DATASET RECORDS
*** Block opens ***

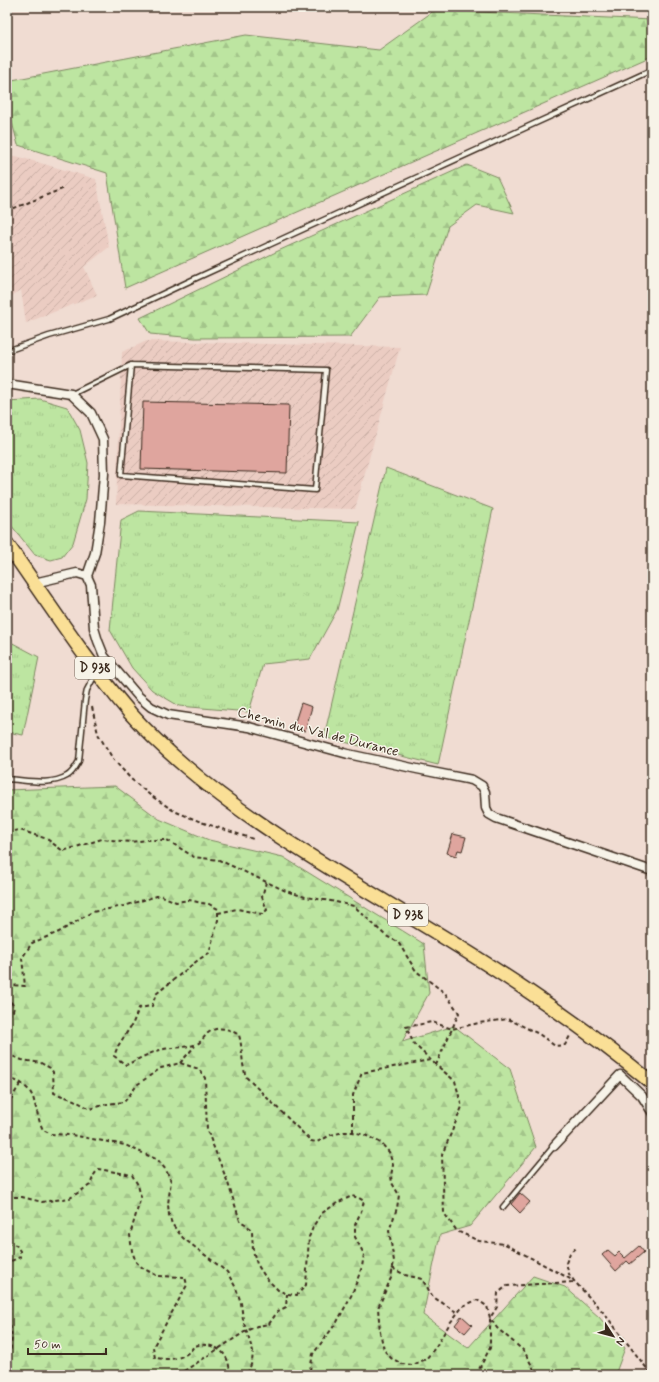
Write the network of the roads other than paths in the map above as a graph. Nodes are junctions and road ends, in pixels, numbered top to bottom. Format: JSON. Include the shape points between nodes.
{"nodes":[{"id":1,"x":652,"y":70,"type":"edge"},
{"id":2,"x":7,"y":351,"type":"edge"},
{"id":3,"x":131,"y":365,"type":"junction"},
{"id":4,"x":7,"y":384,"type":"edge"},
{"id":5,"x":71,"y":394,"type":"junction"},
{"id":6,"x":7,"y":544,"type":"edge"},
{"id":7,"x":87,"y":576,"type":"junction"},
{"id":8,"x":34,"y":582,"type":"junction"},
{"id":9,"x":97,"y":671,"type":"junction"},
{"id":10,"x":7,"y":779,"type":"edge"},
{"id":11,"x":652,"y":871,"type":"edge"},
{"id":12,"x":652,"y":1083,"type":"edge"},
{"id":13,"x":652,"y":1112,"type":"edge"},
{"id":14,"x":554,"y":1146,"type":"joint"},
{"id":15,"x":503,"y":1207,"type":"dead end"}],
"edges":[{"from":1,"to":2,"type":"lane","via":[[110,319]]},
{"from":3,"to":3,"type":"lane","via":[[121,475],[315,490],[326,370]]},
{"from":3,"to":5,"type":"lane"},
{"from":4,"to":5,"type":"street"},
{"from":5,"to":7,"type":"street","via":[[91,413],[103,439],[104,474],[100,522]]},
{"from":6,"to":8,"type":"main road","number":"D 938"},
{"from":7,"to":8,"type":"street","via":[[77,573]]},
{"from":7,"to":11,"type":"street","name":"Chemin du Val de Durance","via":[[91,585],[94,628],[104,656],[138,696],[151,707],[168,715],[249,726],[348,754],[472,780],[482,786],[486,808],[489,814],[496,818]]},
{"from":8,"to":9,"type":"main road","number":"D 938"},
{"from":9,"to":10,"type":"lane","via":[[87,690],[79,761],[73,770],[67,776],[55,780],[39,782]]},
{"from":9,"to":12,"type":"main road","number":"D 938","via":[[132,715],[164,747],[213,789],[264,826],[516,982],[602,1042]]},
{"from":13,"to":14,"type":"street","via":[[642,1096],[620,1075]]},
{"from":14,"to":15,"type":"lane"}]}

*** Block closes ***

WHAT THE TASK ASKS
A verbatim transcription of the listing is expected, with no pictures included.

WORKED SOLUTION
Write the network of the roads other than paths in the map above as a graph. Nodes are junctions and road ends, in pixels, numbered top to bottom. Format: JSON. Include the shape points between nodes.
{"nodes":[{"id":1,"x":652,"y":70,"type":"edge"},
{"id":2,"x":7,"y":351,"type":"edge"},
{"id":3,"x":131,"y":365,"type":"junction"},
{"id":4,"x":7,"y":384,"type":"edge"},
{"id":5,"x":71,"y":394,"type":"junction"},
{"id":6,"x":7,"y":544,"type":"edge"},
{"id":7,"x":87,"y":576,"type":"junction"},
{"id":8,"x":34,"y":582,"type":"junction"},
{"id":9,"x":97,"y":671,"type":"junction"},
{"id":10,"x":7,"y":779,"type":"edge"},
{"id":11,"x":652,"y":871,"type":"edge"},
{"id":12,"x":652,"y":1083,"type":"edge"},
{"id":13,"x":652,"y":1112,"type":"edge"},
{"id":14,"x":554,"y":1146,"type":"joint"},
{"id":15,"x":503,"y":1207,"type":"dead end"}],
"edges":[{"from":1,"to":2,"type":"lane","via":[[110,319]]},
{"from":3,"to":3,"type":"lane","via":[[121,475],[315,490],[326,370]]},
{"from":3,"to":5,"type":"lane"},
{"from":4,"to":5,"type":"street"},
{"from":5,"to":7,"type":"street","via":[[91,413],[103,439],[104,474],[100,522]]},
{"from":6,"to":8,"type":"main road","number":"D 938"},
{"from":7,"to":8,"type":"street","via":[[77,573]]},
{"from":7,"to":11,"type":"street","name":"Chemin du Val de Durance","via":[[91,585],[94,628],[104,656],[138,696],[151,707],[168,715],[249,726],[348,754],[472,780],[482,786],[486,808],[489,814],[496,818]]},
{"from":8,"to":9,"type":"main road","number":"D 938"},
{"from":9,"to":10,"type":"lane","via":[[87,690],[79,761],[73,770],[67,776],[55,780],[39,782]]},
{"from":9,"to":12,"type":"main road","number":"D 938","via":[[132,715],[164,747],[213,789],[264,826],[516,982],[602,1042]]},
{"from":13,"to":14,"type":"street","via":[[642,1096],[620,1075]]},
{"from":14,"to":15,"type":"lane"}]}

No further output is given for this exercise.